What you will do: Transcribe each record below word for word.

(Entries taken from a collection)
============================================================
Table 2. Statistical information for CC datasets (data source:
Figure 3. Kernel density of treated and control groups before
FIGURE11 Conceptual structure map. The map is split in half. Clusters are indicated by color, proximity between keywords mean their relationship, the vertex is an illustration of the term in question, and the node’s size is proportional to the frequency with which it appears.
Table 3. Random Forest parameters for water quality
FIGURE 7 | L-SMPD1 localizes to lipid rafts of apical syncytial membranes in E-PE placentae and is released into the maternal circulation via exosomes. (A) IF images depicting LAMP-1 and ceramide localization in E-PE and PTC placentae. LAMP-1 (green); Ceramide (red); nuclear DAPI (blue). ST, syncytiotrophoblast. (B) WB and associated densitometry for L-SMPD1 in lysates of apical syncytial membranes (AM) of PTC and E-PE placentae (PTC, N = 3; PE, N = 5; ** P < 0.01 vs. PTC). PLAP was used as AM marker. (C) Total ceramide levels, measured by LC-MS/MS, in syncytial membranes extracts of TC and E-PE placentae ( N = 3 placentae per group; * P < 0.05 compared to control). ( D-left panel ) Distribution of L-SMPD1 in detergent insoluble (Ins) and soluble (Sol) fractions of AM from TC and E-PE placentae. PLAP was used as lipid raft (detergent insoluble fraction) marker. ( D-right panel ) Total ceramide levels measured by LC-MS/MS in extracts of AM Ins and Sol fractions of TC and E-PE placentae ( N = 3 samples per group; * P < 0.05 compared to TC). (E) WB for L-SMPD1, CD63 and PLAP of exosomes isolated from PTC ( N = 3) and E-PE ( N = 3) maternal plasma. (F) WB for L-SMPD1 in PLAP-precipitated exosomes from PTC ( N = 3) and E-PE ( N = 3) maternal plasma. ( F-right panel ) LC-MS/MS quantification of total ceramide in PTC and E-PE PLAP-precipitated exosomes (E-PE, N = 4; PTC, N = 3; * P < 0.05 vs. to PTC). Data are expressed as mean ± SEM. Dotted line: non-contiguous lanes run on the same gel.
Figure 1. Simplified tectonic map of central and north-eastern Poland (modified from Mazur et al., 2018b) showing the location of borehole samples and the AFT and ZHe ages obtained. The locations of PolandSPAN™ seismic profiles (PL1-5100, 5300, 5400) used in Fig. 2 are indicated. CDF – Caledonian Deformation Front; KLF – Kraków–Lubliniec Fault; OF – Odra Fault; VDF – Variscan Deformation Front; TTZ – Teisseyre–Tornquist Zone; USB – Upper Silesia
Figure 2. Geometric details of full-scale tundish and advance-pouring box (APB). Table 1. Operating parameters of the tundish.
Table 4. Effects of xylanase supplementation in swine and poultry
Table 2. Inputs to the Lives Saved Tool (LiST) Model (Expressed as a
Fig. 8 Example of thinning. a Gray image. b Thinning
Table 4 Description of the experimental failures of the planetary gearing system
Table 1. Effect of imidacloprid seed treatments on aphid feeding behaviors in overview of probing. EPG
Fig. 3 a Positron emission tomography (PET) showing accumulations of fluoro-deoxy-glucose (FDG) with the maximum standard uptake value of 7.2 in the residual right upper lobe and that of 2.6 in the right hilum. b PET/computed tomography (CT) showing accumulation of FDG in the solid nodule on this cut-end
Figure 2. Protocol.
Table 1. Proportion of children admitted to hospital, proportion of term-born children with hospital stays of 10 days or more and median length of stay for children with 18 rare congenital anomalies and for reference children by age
============================================================
Solution:
Table 2. Statistical information for CC datasets (data source:
Figure 3. Kernel density of treated and control groups before
FIGURE11 Conceptual structure map. The map is split in half. Clusters are indicated by color, proximity between keywords mean their relationship, the vertex is an illustration of the term in question, and the node’s size is proportional to the frequency with which it appears.
Table 3. Random Forest parameters for water quality
FIGURE 7 | L-SMPD1 localizes to lipid rafts of apical syncytial membranes in E-PE placentae and is released into the maternal circulation via exosomes. (A) IF images depicting LAMP-1 and ceramide localization in E-PE and PTC placentae. LAMP-1 (green); Ceramide (red); nuclear DAPI (blue). ST, syncytiotrophoblast. (B) WB and associated densitometry for L-SMPD1 in lysates of apical syncytial membranes (AM) of PTC and E-PE placentae (PTC, N = 3; PE, N = 5; ** P < 0.01 vs. PTC). PLAP was used as AM marker. (C) Total ceramide levels, measured by LC-MS/MS, in syncytial membranes extracts of TC and E-PE placentae ( N = 3 placentae per group; * P < 0.05 compared to control). ( D-left panel ) Distribution of L-SMPD1 in detergent insoluble (Ins) and soluble (Sol) fractions of AM from TC and E-PE placentae. PLAP was used as lipid raft (detergent insoluble fraction) marker. ( D-right panel ) Total ceramide levels measured by LC-MS/MS in extracts of AM Ins and Sol fractions of TC and E-PE placentae ( N = 3 samples per group; * P < 0.05 compared to TC). (E) WB for L-SMPD1, CD63 and PLAP of exosomes isolated from PTC ( N = 3) and E-PE ( N = 3) maternal plasma. (F) WB for L-SMPD1 in PLAP-precipitated exosomes from PTC ( N = 3) and E-PE ( N = 3) maternal plasma. ( F-right panel ) LC-MS/MS quantification of total ceramide in PTC and E-PE PLAP-precipitated exosomes (E-PE, N = 4; PTC, N = 3; * P < 0.05 vs. to PTC). Data are expressed as mean ± SEM. Dotted line: non-contiguous lanes run on the same gel.
Figure 1. Simplified tectonic map of central and north-eastern Poland (modified from Mazur et al., 2018b) showing the location of borehole samples and the AFT and ZHe ages obtained. The locations of PolandSPAN™ seismic profiles (PL1-5100, 5300, 5400) used in Fig. 2 are indicated. CDF – Caledonian Deformation Front; KLF – Kraków–Lubliniec Fault; OF – Odra Fault; VDF – Variscan Deformation Front; TTZ – Teisseyre–Tornquist Zone; USB – Upper Silesia
Figure 2. Geometric details of full-scale tundish and advance-pouring box (APB). Table 1. Operating parameters of the tundish.
Table 4. Effects of xylanase supplementation in swine and poultry
Table 2. Inputs to the Lives Saved Tool (LiST) Model (Expressed as a
Fig. 8 Example of thinning. a Gray image. b Thinning
Table 4 Description of the experimental failures of the planetary gearing system
Table 1. Effect of imidacloprid seed treatments on aphid feeding behaviors in overview of probing. EPG
Fig. 3 a Positron emission tomography (PET) showing accumulations of fluoro-deoxy-glucose (FDG) with the maximum standard uptake value of 7.2 in the residual right upper lobe and that of 2.6 in the right hilum. b PET/computed tomography (CT) showing accumulation of FDG in the solid nodule on this cut-end
Figure 2. Protocol.
Table 1. Proportion of children admitted to hospital, proportion of term-born children with hospital stays of 10 days or more and median length of stay for children with 18 rare congenital anomalies and for reference children by age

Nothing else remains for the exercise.